▶ [Problem to solve]:
For the listing below, the answer is an exact retyping of the lines from the one with "subsidized through the" through the one with "Haus der Jugend Wilhelmsburg, in", both included, without pictures.

▶ [Data]:

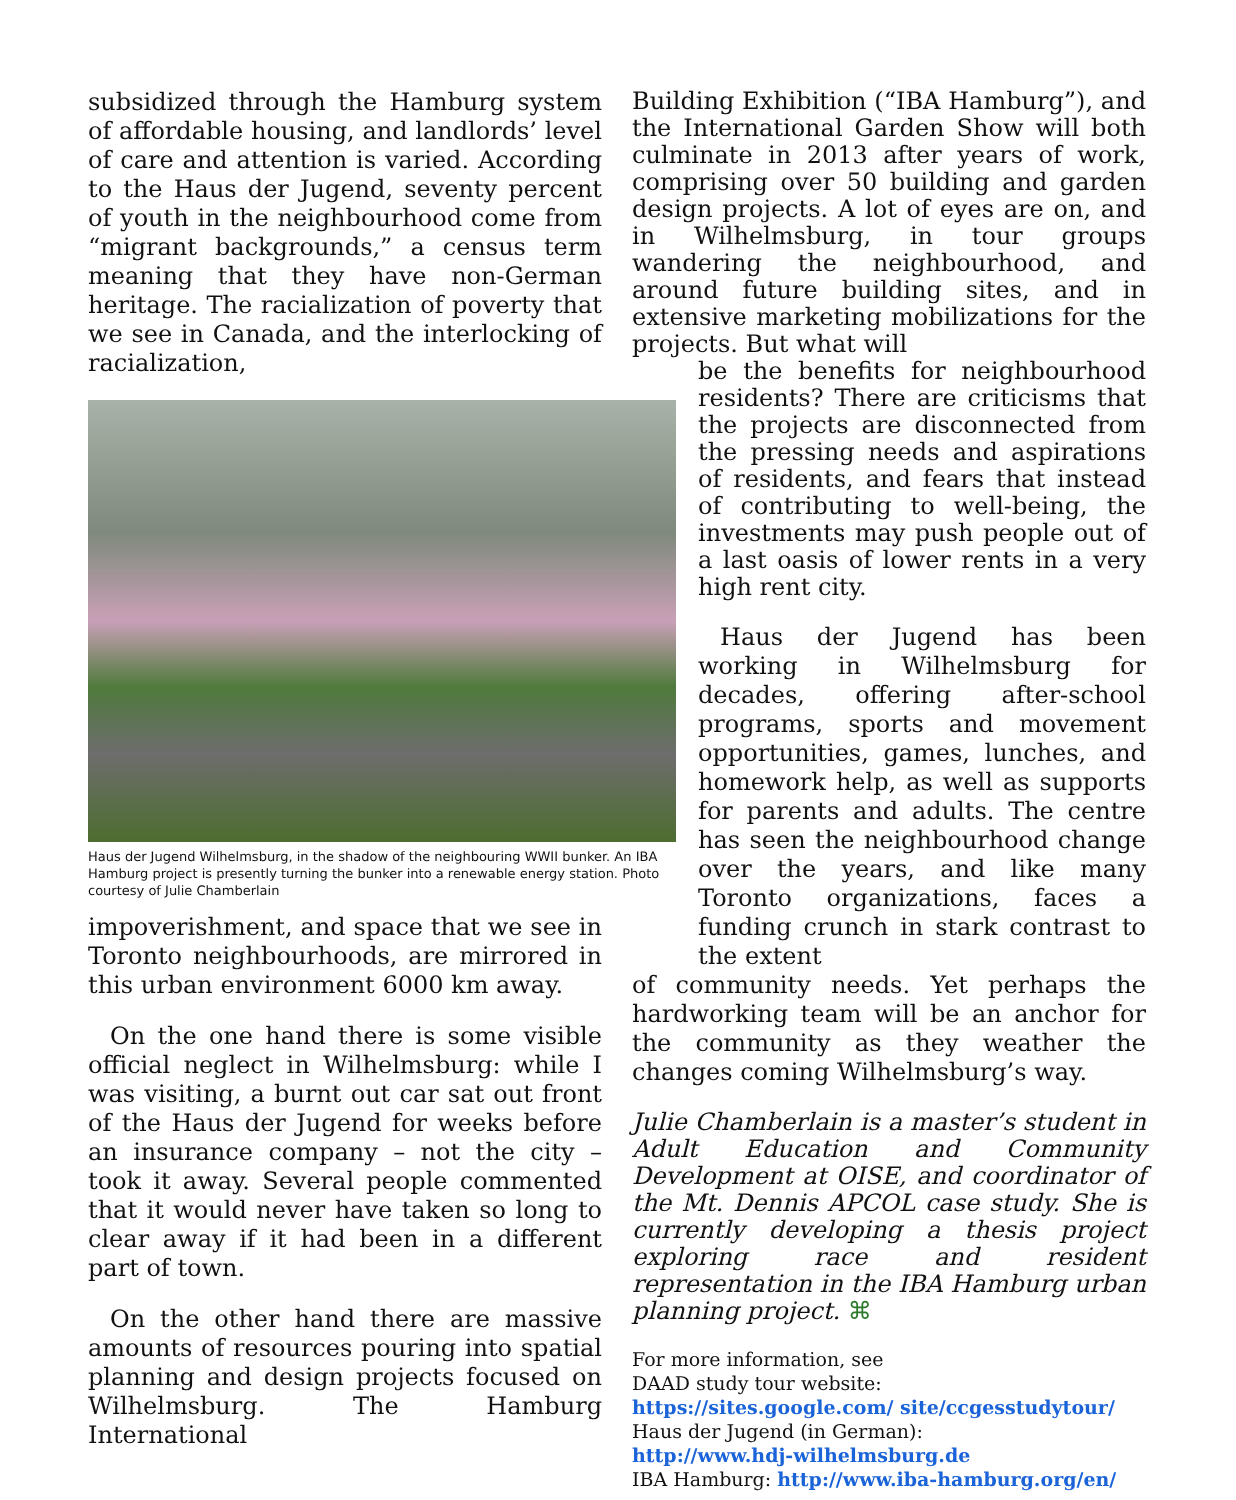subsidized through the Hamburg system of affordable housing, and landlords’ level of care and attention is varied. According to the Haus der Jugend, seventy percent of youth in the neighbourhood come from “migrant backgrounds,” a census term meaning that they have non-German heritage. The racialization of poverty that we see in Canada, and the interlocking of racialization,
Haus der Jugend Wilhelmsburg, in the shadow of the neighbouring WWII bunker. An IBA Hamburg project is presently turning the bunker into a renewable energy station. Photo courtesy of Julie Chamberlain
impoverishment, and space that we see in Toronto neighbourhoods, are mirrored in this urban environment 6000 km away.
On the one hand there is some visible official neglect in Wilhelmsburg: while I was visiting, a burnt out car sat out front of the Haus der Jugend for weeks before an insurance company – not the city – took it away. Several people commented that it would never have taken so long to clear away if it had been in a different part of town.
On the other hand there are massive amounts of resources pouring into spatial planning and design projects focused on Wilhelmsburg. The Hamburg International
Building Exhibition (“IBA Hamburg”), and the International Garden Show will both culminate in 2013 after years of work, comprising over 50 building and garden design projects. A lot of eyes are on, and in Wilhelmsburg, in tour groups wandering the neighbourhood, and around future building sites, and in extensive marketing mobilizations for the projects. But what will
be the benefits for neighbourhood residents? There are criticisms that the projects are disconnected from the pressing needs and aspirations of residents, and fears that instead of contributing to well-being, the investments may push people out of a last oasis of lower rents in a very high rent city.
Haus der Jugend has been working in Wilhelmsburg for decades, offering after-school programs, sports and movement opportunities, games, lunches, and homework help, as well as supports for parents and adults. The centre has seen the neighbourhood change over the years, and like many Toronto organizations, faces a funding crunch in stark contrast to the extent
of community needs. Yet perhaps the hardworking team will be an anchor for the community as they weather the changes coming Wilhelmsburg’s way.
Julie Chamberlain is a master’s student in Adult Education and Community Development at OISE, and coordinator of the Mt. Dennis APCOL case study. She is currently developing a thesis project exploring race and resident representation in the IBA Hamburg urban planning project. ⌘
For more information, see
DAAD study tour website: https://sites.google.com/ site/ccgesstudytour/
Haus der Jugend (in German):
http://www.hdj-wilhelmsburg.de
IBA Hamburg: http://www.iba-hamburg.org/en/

--

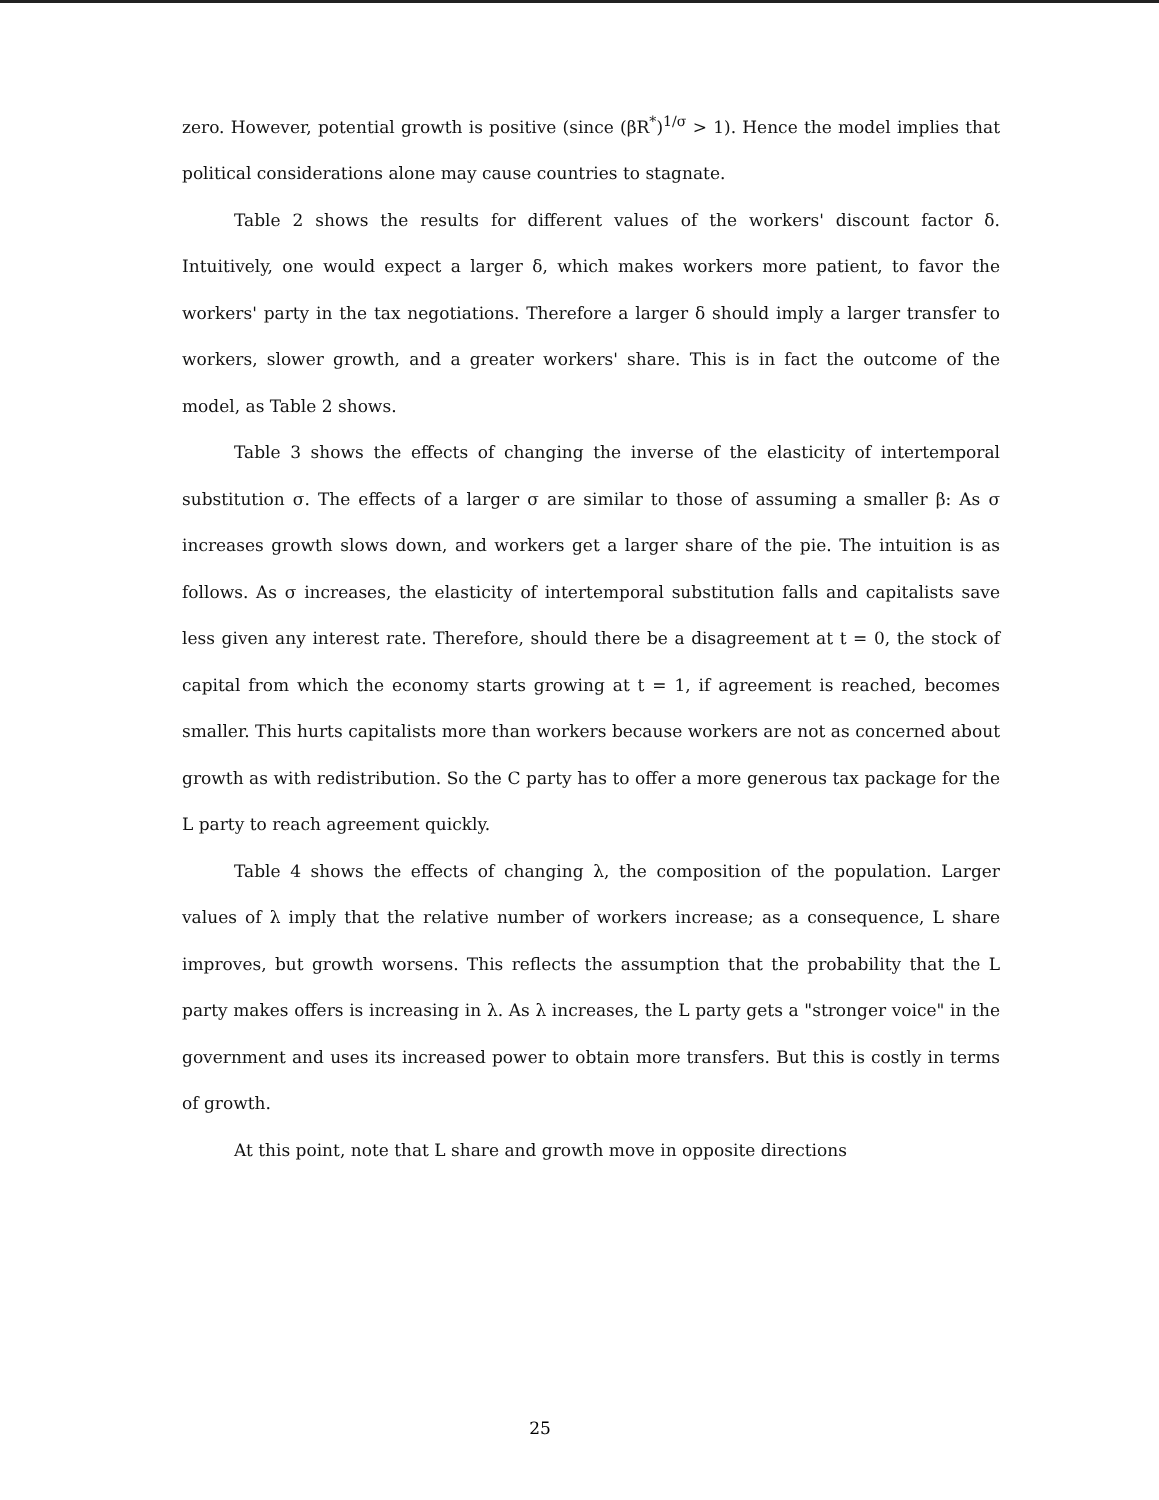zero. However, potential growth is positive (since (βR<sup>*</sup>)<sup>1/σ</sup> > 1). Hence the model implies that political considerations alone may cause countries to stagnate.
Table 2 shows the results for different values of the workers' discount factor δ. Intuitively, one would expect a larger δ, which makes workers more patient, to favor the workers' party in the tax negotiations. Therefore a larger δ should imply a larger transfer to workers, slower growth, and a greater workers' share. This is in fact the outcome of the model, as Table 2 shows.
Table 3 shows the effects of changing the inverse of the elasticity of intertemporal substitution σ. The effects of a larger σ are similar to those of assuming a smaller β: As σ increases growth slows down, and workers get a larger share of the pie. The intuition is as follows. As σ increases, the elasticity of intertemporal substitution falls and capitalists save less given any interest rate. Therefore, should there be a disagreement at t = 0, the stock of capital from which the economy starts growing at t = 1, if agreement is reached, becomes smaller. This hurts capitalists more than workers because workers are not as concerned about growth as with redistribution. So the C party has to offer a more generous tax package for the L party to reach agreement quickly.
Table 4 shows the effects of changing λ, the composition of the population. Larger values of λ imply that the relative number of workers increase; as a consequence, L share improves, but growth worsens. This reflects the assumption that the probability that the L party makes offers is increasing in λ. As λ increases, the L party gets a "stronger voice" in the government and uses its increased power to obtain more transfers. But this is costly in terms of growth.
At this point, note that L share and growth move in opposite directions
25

▶ [Exercise result]:
subsidized through the Hamburg system of affordable housing, and landlords’ level of care and attention is varied. According to the Haus der Jugend, seventy percent of youth in the neighbourhood come from “migrant backgrounds,” a census term meaning that they have non-German heritage. The racialization of poverty that we see in Canada, and the interlocking of racialization,
Haus der Jugend Wilhelmsburg, in the shadow of the neighbouring WWII bunker. An IBA Hamburg project is presently turning the bunker into a renewable energy station. Photo courtesy of Julie Chamberlain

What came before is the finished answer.